— Text for analysis —

Use the DataFrame below on NBA basketball players to answer Problems #1.1 - 1.3. Take a moment to explore the created dataframe in the cell below, which contains the names of famous NBA players, ages, heights and their respective teams.

<br>


**Run the cell below to load the DataFrame before continuing.**

In [None]:
df = pd.DataFrame(
  {'Name':['Giannis Antetokounmpo','Kevin Durant','Stephen Curry','Nikola Jokic', 'Joel Embiid', 'LeBron James', np.nan],
  'Age':[28, 34, 34, 27, np.nan, 38, np.nan],
  'Height (in)':[83, 82, 74, 83, np.nan, 81, np.nan],
  'Team':['Milwaukee Bucks', np.nan, 'Golden State Warriors', 'Denver Nuggets', np.nan, 'Los Angeles Lakers', np.nan],
   'Favorite Color':['Blue', 'Black', 'Grey', 'Green', 'Blue', 'Purple', np.nan]})

df.head(7)

Unnamed: 0,Name,Age,Height (in),Team,Favorite Color
0,Giannis Antetokounmpo,28.0,83.0,Milwaukee Bucks,Blue
1,Kevin Durant,34.0,82.0,,Black
2,Stephen Curry,34.0,74.0,Golden State Warriors,Grey
3,Nikola Jokic,27.0,83.0,Denver Nuggets,Green
4,Joel Embiid,,,,Blue
5,LeBron James,38.0,81.0,Los Angeles Lakers,Purple
6,,,,,


### **Problem #1.1**

**Together**, let's find the non-null count to determine if there is any missing data.

— Task list —
1) In the NBA player DataFrame text, which team is listed for Nikola Jokic?
2) Extend the NBA player DataFrame notebook past its final line, writing what comes next after the instruction to find the non-null count.

— Material provided —
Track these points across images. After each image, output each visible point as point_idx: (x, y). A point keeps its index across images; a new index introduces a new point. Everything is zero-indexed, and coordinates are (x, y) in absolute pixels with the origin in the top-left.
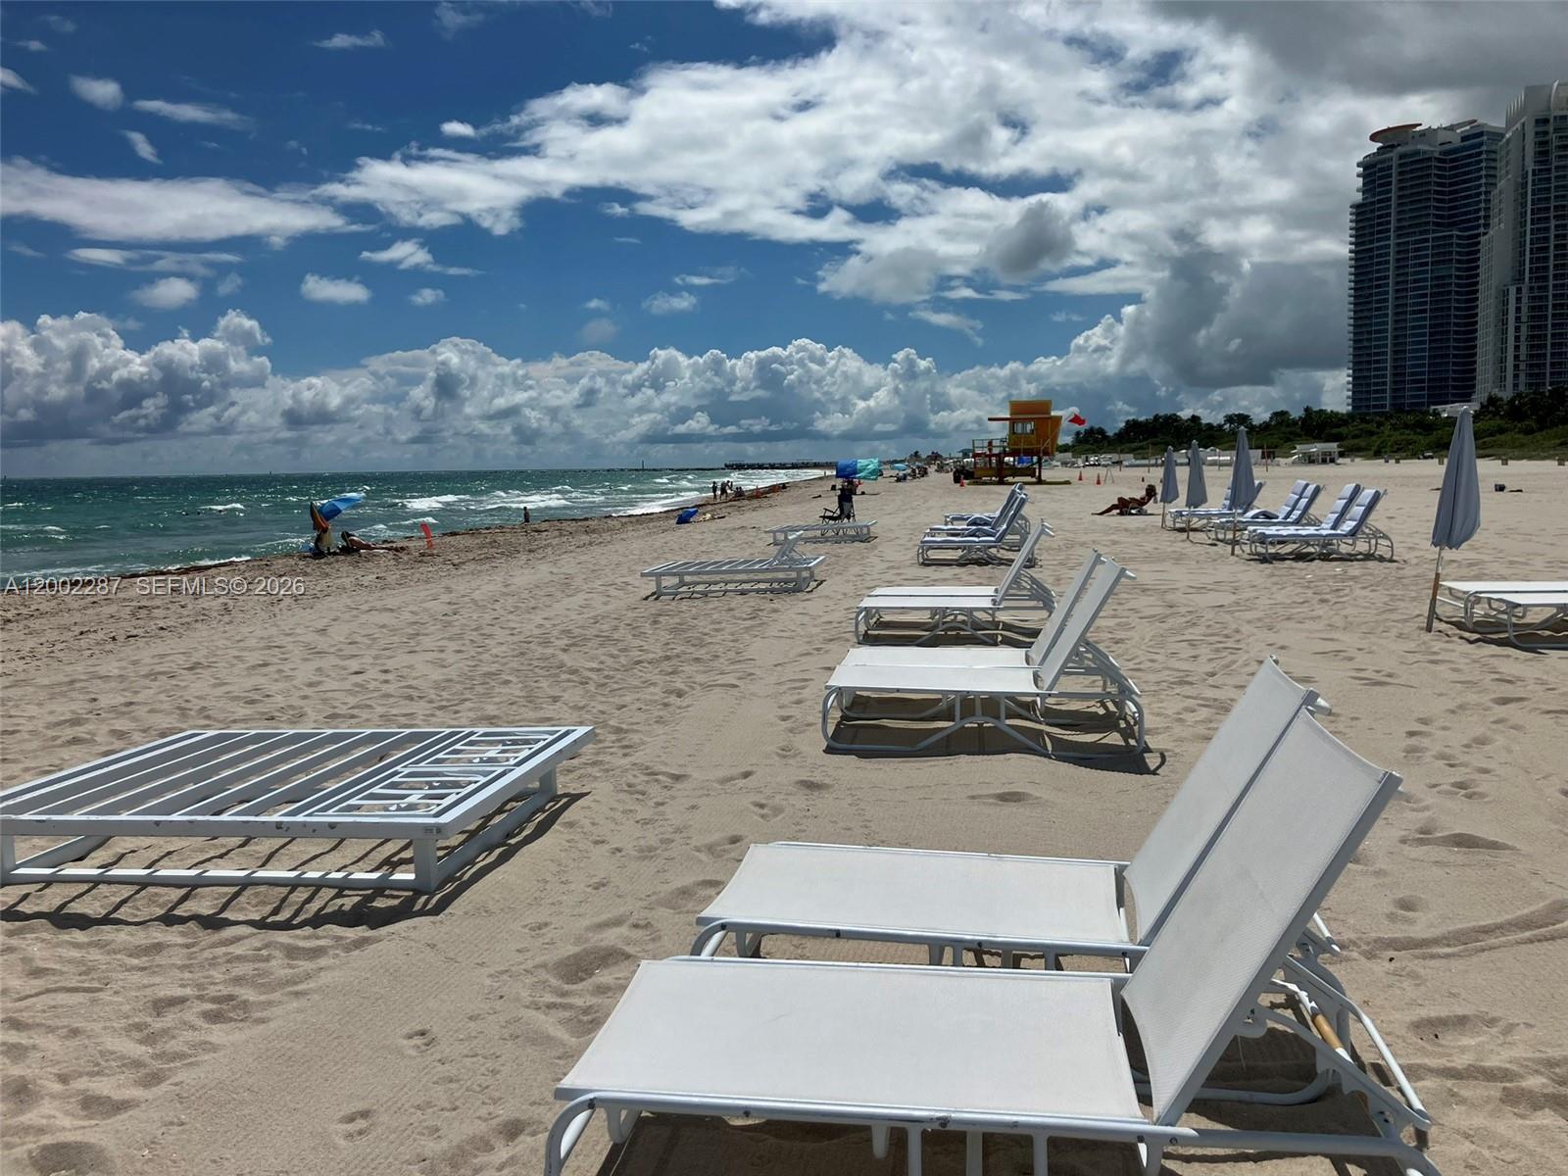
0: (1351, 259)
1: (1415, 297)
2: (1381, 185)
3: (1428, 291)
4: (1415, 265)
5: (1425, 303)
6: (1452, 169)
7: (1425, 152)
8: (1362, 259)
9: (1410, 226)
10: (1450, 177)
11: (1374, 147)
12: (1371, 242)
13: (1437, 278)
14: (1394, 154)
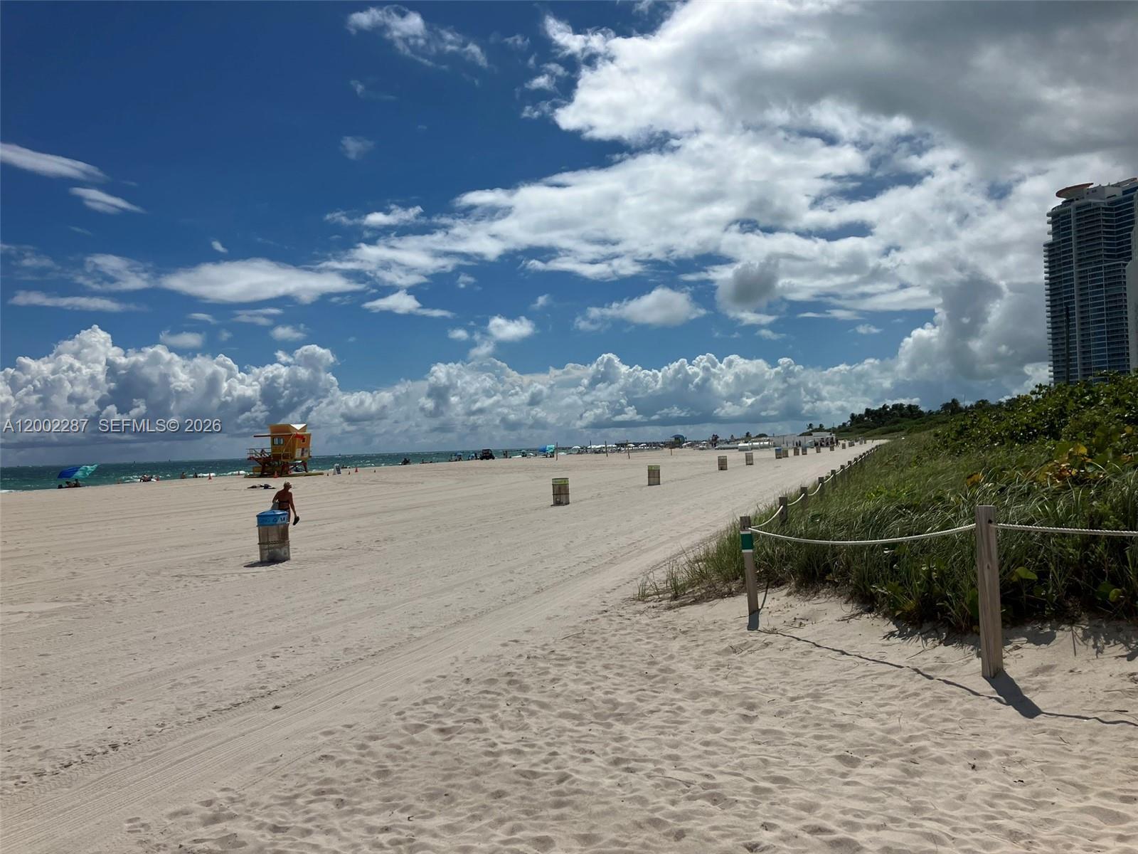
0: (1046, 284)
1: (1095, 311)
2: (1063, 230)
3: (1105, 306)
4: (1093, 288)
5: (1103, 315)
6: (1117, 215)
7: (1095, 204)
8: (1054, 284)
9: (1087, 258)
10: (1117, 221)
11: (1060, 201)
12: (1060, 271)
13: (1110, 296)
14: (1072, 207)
* * *
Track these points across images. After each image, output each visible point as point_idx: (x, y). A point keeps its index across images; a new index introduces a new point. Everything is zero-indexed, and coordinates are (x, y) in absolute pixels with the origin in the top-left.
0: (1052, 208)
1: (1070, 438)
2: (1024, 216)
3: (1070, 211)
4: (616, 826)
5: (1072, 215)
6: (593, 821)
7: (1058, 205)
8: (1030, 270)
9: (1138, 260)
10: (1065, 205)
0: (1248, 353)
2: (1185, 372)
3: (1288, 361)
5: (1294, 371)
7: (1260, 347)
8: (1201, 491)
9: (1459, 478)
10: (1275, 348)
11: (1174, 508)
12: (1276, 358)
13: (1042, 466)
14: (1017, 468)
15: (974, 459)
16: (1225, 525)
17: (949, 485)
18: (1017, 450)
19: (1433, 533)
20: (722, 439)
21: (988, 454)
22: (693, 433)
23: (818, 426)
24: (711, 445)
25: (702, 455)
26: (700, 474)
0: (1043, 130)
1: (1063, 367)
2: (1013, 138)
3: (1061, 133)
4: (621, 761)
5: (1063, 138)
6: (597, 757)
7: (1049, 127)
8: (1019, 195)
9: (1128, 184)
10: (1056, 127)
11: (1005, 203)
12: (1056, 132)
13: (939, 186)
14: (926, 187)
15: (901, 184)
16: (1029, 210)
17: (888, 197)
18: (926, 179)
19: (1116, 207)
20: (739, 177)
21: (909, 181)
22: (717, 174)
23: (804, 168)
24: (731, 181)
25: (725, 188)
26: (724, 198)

— Answers per task —
1) Denver Nuggets

2)
In [None]:
df.count()

Name              6
Age               5
Height (in)       5
Team              4
Favorite Color    6
dtype: int64

### **Problem #1.2**

**Together**, let's use `isnull()` to see which values are missing.

In [None]:
df.isnull()

Unnamed: 0,Name,Age,Height (in),Team,Favorite Color
0,False,False,False,False,False
1,False,False,False,True,False
2,False,False,False,False,False
3,False,False,False,False,False
4,False,True,True,True,False
5,False,False,False,False,False
6,True,True,True,True,True


### **Problem #1.3**

**Together**, let's remove any missing values in the `Age` column.

In [None]:
df.dropna(subset=['Age'])

Unnamed: 0,Name,Age,Height (in),Team,Favorite Color
0,Giannis Antetokounmpo,28.0,83.0,Milwaukee Bucks,Blue
1,Kevin Durant,34.0,82.0,,Black
2,Stephen Curry,34.0,74.0,Golden State Warriors,Grey
3,Nikola Jokic,27.0,83.0,Denver Nuggets,Green
5,LeBron James,38.0,81.0,Los Angeles Lakers,Purple


---
### **Try Problems #1.4 - 1.5 on your own.**
---

### **Problem #1.4**

Drop rows that contain all null values.

In [None]:
df.dropna(how='all')

Unnamed: 0,Name,Age,Height (in),Team,Favorite Color
0,Giannis Antetokounmpo,28.0,83.0,Milwaukee Bucks,Blue
1,Kevin Durant,34.0,82.0,,Black
2,Stephen Curry,34.0,74.0,Golden State Warriors,Grey
3,Nikola Jokic,27.0,83.0,Denver Nuggets,Green
4,Joel Embiid,,,,Blue
5,LeBron James,38.0,81.0,Los Angeles Lakers,Purple


### **Problem #1.5**

Drop rows that contain any null values.

In [None]:
df.dropna(how='any')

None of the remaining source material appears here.